Secondo un sondaggio di Nsf international, il 61% dei cittadini Usa si dichiara preoccupato per i prodotti che utilizza, ma più del 30% non compie quasi mai ricerche in merito a ciò che acquista o ingerisce. Rilevante anche il dato del 46% che continua ad usufruire di prodotti la cui validità nelle dichiarazioni nutrizionali è dubbia. Da qui dunque la decisione di commissionare test di controllo sull'appropriatezza delle dichiarazioni in etichetta e sulla presenza di impurità, nell'ottica della ricerca di una maggiore fiducia da parte del cliente e del mantenimento di standard qualitativi elevati. Il risultato dei test eseguiti a partire dal 2017 su più di 1400 prodotti ha evidenziato come il 7% dei prodotti in vendita richiedesse o l'aggiornamento delle dichiarazioni nutrizionali, o il vero e proprio ritiro (ben 22 i prodotti eliminati dagli scaffali).
«L'80% dei fallimenti nei test è dovuto alle dichiarazioni di etichetta, come la mancata o inadeguata segnalazione dei livelli di ingredienti - spiega George Coleman, vice presidente senior di Cvs -. Talvolta abbiamo riscontrato la presenza di allergeni non dichiarati, o tracce di elementi. In altri casi veniva indicato un prodotto come senza glutine quando in realtà non lo era».

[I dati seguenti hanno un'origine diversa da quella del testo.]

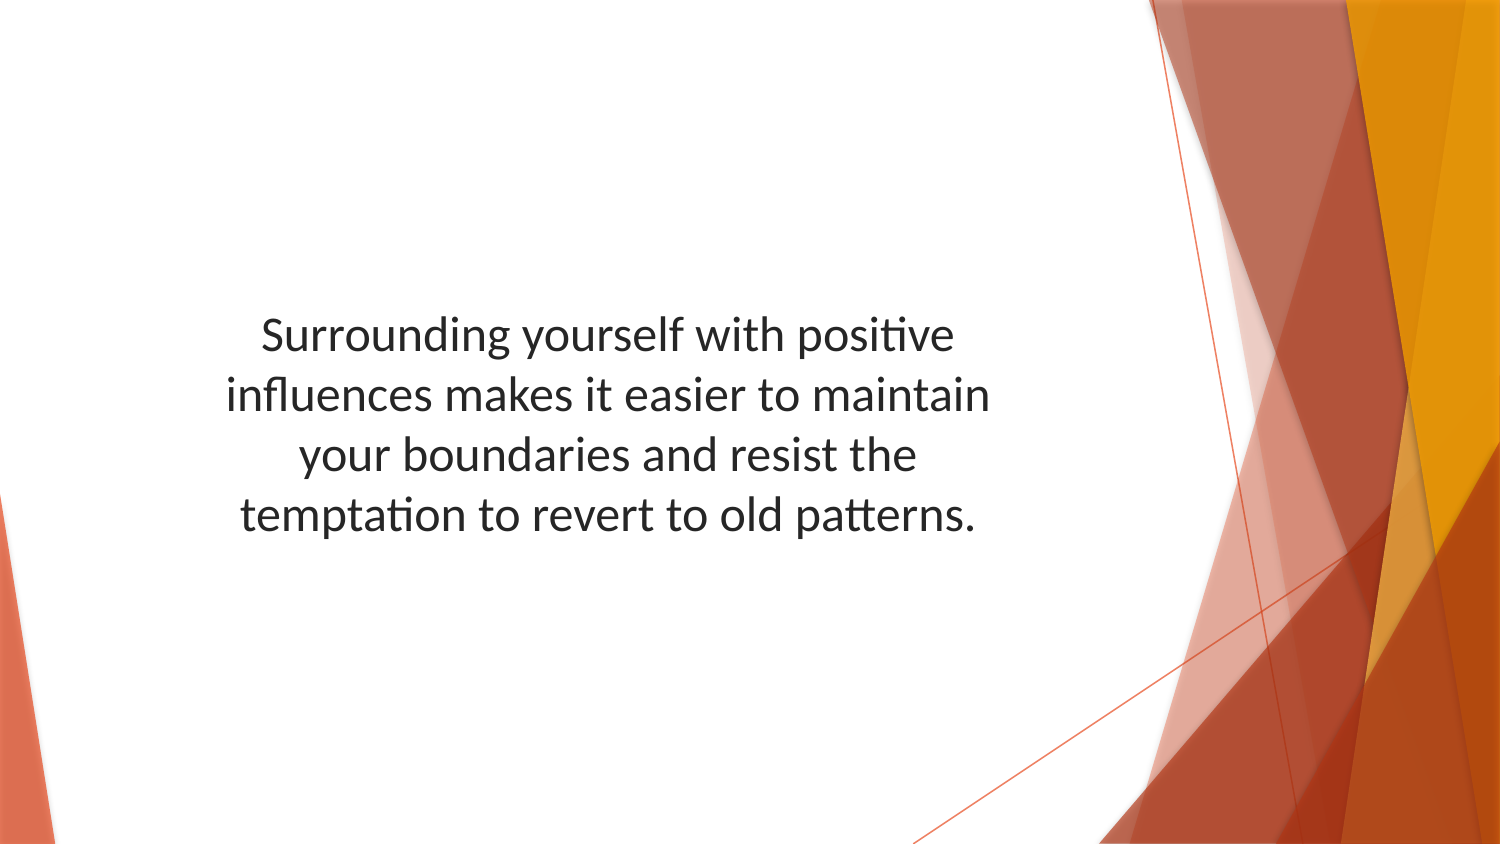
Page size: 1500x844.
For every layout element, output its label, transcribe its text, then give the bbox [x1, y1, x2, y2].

list Surrounding yourself with positive influences makes it easier to maintain your boundaries and resist the temptation to revert to old patterns. [206, 114, 1010, 729]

«La presenza di impurità può essere sia intenzionale che accidentale - ha commentato David Trosin, direttore globale dello sviluppo delle imprese in scienze della salute presso NSF International -. Nei processi di produzione, l'errore umano o il mancato rispetto delle pratiche di fabbricazione imposte dalle autorità di regolamentazione possono portare a contaminazioni o alla mancata corrispondenza con le dichiarazioni nutrizionali. Anche l'adulterazione può essere involontaria o volontaria, quando per esempio un ingrediente vegetale viene incluso per sbaglio in un raccolto o quando viene invece aggiunto deliberatamente per tornaconto economico».